Where a line contains "index tip: (177, 102)", start there and write out that line and each one after it, word for word, through the final line of the entries; add nothing else.

(Structured pose outputs)
>>>

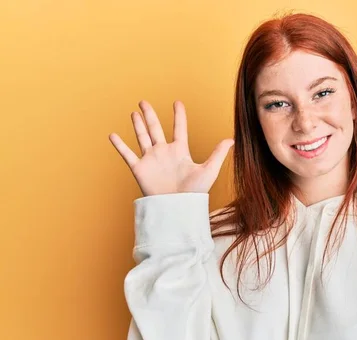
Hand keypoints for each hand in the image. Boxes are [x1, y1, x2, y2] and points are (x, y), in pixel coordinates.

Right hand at [109, 100, 233, 196]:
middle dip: (150, 115)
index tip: (177, 102)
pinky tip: (113, 135)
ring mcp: (151, 160)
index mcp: (180, 151)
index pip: (179, 128)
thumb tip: (231, 139)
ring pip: (142, 137)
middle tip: (143, 102)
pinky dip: (120, 145)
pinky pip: (128, 154)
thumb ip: (218, 154)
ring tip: (134, 113)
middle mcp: (164, 152)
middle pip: (155, 129)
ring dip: (138, 125)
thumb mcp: (209, 170)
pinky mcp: (140, 169)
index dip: (179, 115)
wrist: (178, 208)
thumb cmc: (195, 193)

<<<

> Completed task
index tip: (177, 102)
pinky tip: (113, 135)
ring mcp: (151, 160)
index mcp: (180, 151)
index pip: (179, 128)
thumb tip: (231, 139)
ring pip: (142, 137)
middle tip: (143, 102)
pinky dip: (120, 145)
pinky pip: (128, 154)
thumb ip: (218, 154)
ring tip: (134, 113)
middle mcp: (164, 152)
middle pip: (155, 129)
ring dip: (138, 125)
thumb mcp: (209, 170)
pinky mcp: (140, 169)
index dip: (179, 115)
wrist: (178, 208)
thumb cmc: (195, 193)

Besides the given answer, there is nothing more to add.